Kaydi, that’s Kaydi with a “D,” is the chosen omega. Kaydi has life already planned out for himself, boring but a life none the less. Any hopes for a career in fashion were wiped out as soon as he reaches puberty, and all he had to look forward to was a life of pampered boredom and perpetual childbearing.
Now he’s lost the freedom to be with his family, meet with friends and enjoy the outside world. What he is given instead is a small but luxurious prison apartment to share with a violent, sexually rampant alpha – if he can believe all he has read.
The writing is decent and enjoyable, if you don’t mind a certain amount of cruelty, the concept of male pregnancy and the inevitable mention of self-lubricating orifices. There’s an overabundance of references to the alpha-omega porn available and I find Kaydi’s colourful wardrobe tiresome. And there are a few minor errors.
Moon and Kaydi are treated realistically and are both likable. They grow throughout the story to become more well-rounded, and the way they negotiate the trials life has thrown at them and around each other is believable. The solution to their predicament is equally realistic and probably not permanent as it is dependent on the whims of the Beta Council.

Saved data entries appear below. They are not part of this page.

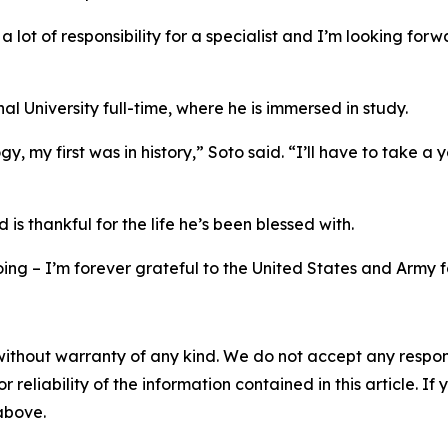
th a lot of responsibility for a specialist and I’m looking 
al University full-time, where he is immersed in study.
my first was in history,” Soto said. “I’ll have to take a y
is thankful for the life he’s been blessed with.
doing – I’m forever grateful to the United States and Army fo
without warranty of any kind. We do not accept any responsib
r reliability of the information contained in this article. I
 above.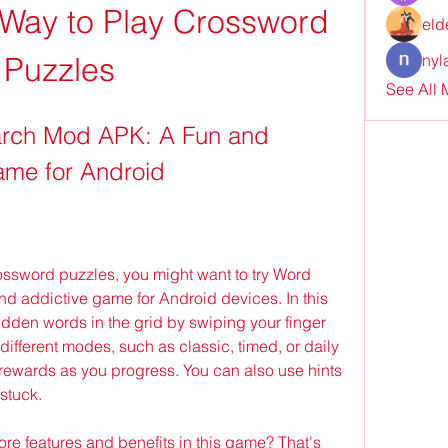
Way to Play Crossword 
eld
Puzzles
nyl
See All
rch Mod APK: A Fun and 
me for Android
d addictive game for Android devices. In this 
idden words in the grid by swiping your finger 
 different modes, such as classic, timed, or daily 
rewards as you progress. You can also use hints 
 stuck.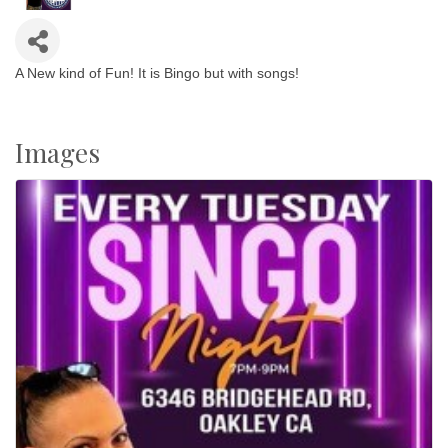
A New kind of Fun! It is Bingo but with songs!
Images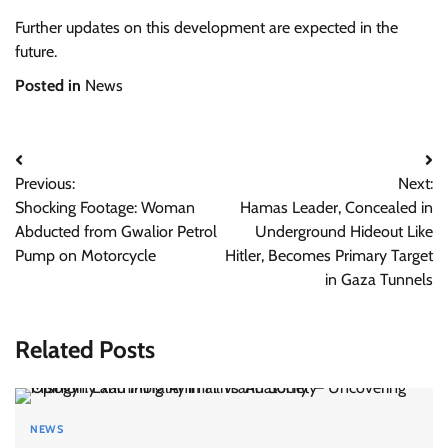
Further updates on this development are expected in the
future.
Posted in
News
Post
Previous:
Next:
navigation
Shocking Footage: Woman
Hamas Leader, Concealed in
Abducted from Gwalior Petrol
Underground Hideout Like
Pump on Motorcycle
Hitler, Becomes Primary Target
in Gaza Tunnels
Related Posts
NEWS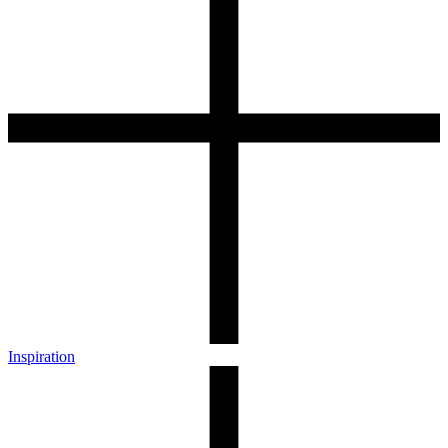
Inspiration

The scene is set for the development of the storyline through the other alphas included on the project, and the sneaky revelation made early on that there are anti-beta council groups in existence. Everyone is being lied to, the beta population included, by the council. The same council whose actions has exacerbated the whole fertility problem.
I’ll stick around and see what happens next.
The Reviewer
Tony is an Englishman living amongst the Welsh and the Other Folk in the mountains of Wales. He lives with his partner of thirty-six years, four dogs, two ponies, various birds, and his bees. He is a retired lecturer and a writer of no renown but that doesn’t stop him enjoying what he used to think of as ‘sensible’ fantasy and sf. He’s surprised to find that if the story is well written and has likeable characters undergoing the trails of life, i.e. falling in love, falling out of love, having a bit of nooky (but not all the time), fending off foes, aliens and monsters, etc., he’ll be happy as a sandperson who has just offloaded a wagon of sand at the going market price. As long as there’s a story, he’s in. He aims to write fair and honest reviews. If he finds he is not the target reader he’ll move on.